START Provided passage
# Electric blue crayfish



## Punisher (Aug 4, 2010)

Hey just wondering if my local store can tell the difference between a male and female...?


----------



## Claudia (Apr 21, 2010)

Is not that hard to tell, i know i have a pic somewhere let me look for it, might help


----------



## Claudia (Apr 21, 2010)

Ok found it, i had to put it on photobucket..
the most comon ways are in this 2 pics and also on the blues u can tell by the claws, females are shorter and round it males are longer and pointier. hope this helps and saves u a trip


----------



## Punisher (Aug 4, 2010)

thank u sooooooo much! already saved me a trip and "he" seems to love where hes at now.


----------



## Claudia (Apr 21, 2010)

Good to hear  Is a bit hard to sex them when they are small but not to much lol


----------



## Punisher (Aug 4, 2010)

ya the guy at the store at no problem and gave me a healthy looking male. Now im wondering the best diet for him. Have algae wafers and sinking tabs. Any other suggestions?
END Provided passage
START Given entries
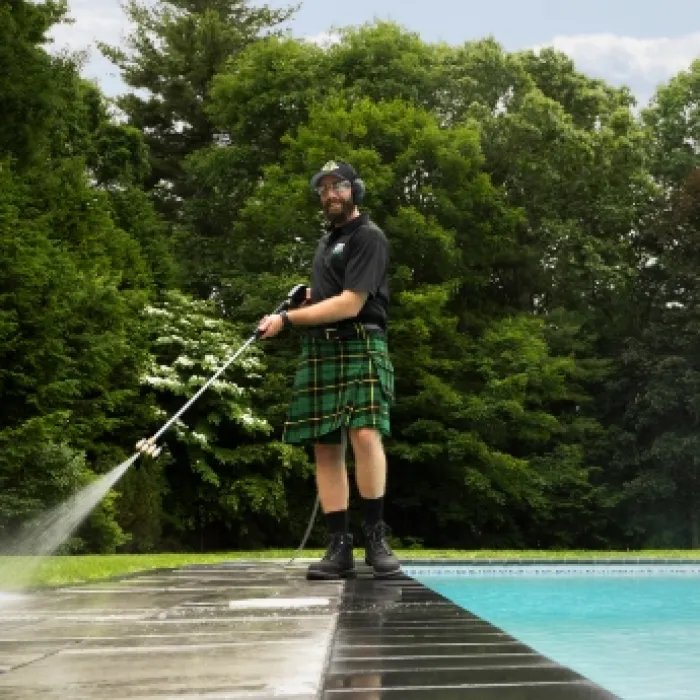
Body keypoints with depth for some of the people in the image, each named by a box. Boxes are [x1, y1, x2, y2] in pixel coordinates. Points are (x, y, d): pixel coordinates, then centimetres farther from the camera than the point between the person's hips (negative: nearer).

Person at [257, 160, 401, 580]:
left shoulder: (369, 237, -4)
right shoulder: (328, 239, 22)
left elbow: (350, 305, -14)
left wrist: (288, 319, -11)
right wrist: (311, 296, 12)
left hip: (360, 346, -8)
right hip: (320, 350, 8)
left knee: (365, 435, -24)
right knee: (326, 447, 0)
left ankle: (376, 537, -14)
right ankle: (340, 547, 2)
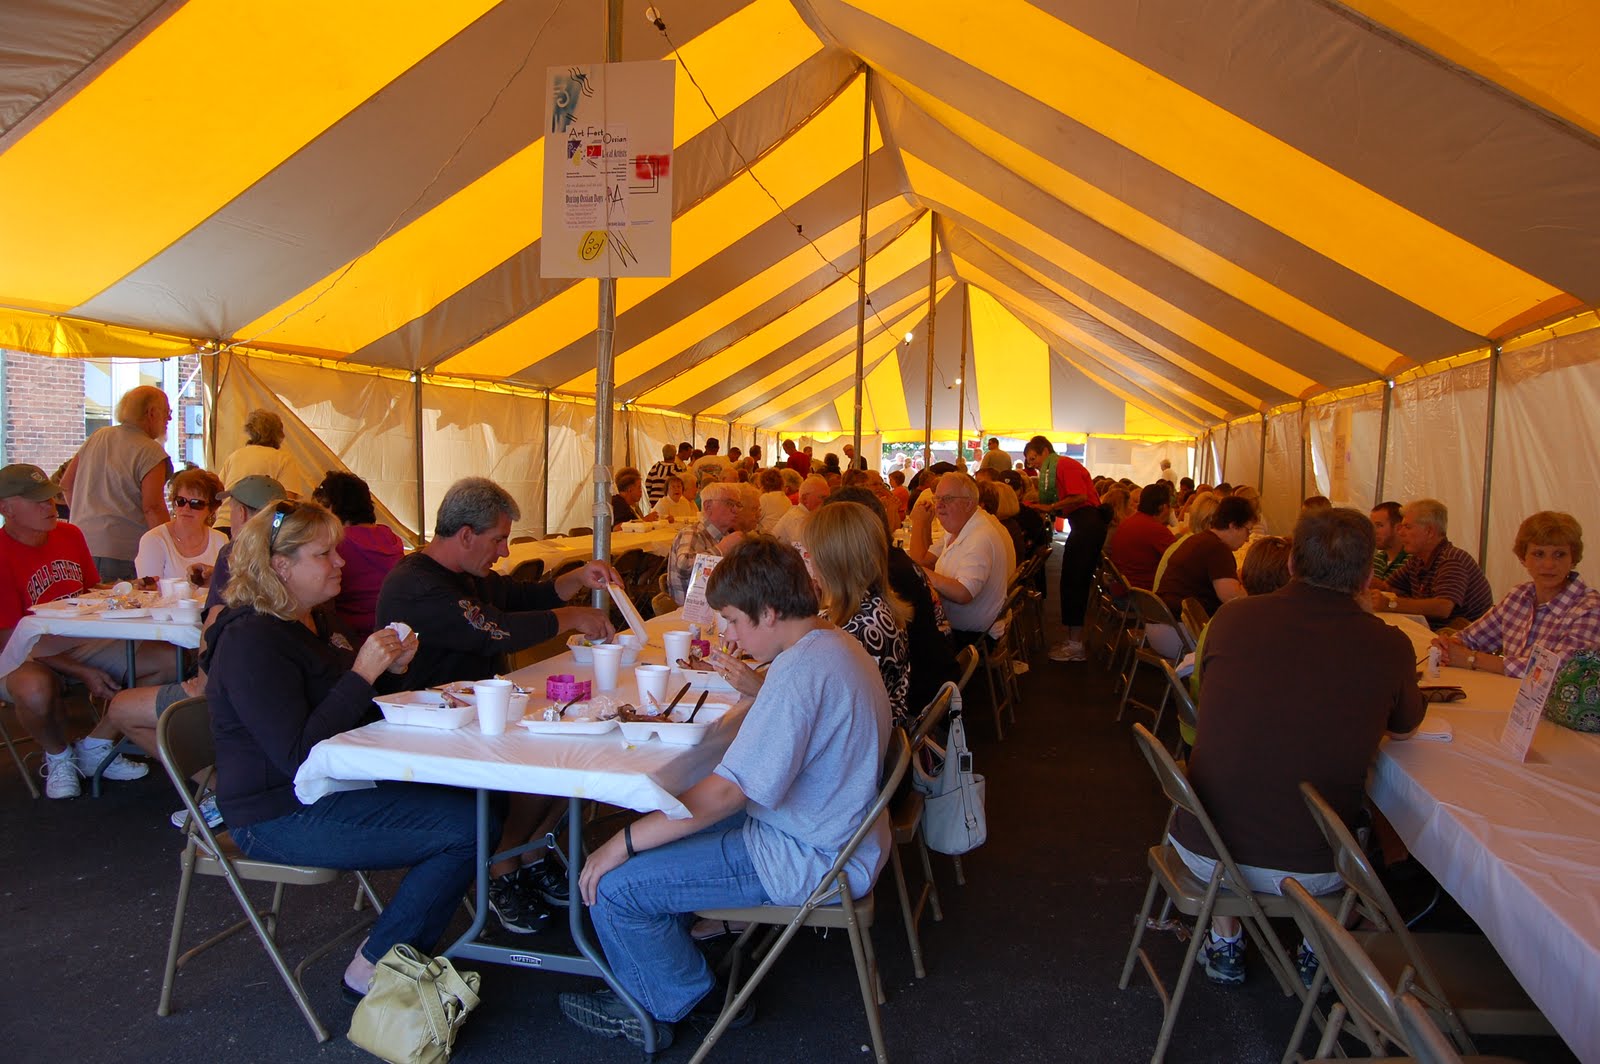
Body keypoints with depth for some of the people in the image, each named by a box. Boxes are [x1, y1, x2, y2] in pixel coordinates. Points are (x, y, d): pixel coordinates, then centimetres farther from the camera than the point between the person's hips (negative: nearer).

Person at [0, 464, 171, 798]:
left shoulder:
END Given entries
Task requirements:
#1 According to the crayfish forum thread, how do the claws of female blue crayfish differ from those of males?
#2 Extend the electric blue crayfish thread past its last post.

Replies:
#1 Female claws are shorter and rounder, while male claws are longer and pointier.

#2
----------



## Punisher (Aug 4, 2010)

Hey, my blue lobster seems to have layed eggs but, I have 1 lobster in my tank making this impossible... Any other ideas of what these white egg sack looking things could be??


----------



## BigFatLyre (Apr 22, 2010)

no you don't! It's just that the eggs won't be fertilized. You must be feeding it well. The eggs will remain white because they're not fertilized. They turn black as they develop.


----------



## Punisher (Aug 4, 2010)

Just wondering if putting a male betta and a blue lobster are compatible?


----------



## lar (Apr 21, 2010)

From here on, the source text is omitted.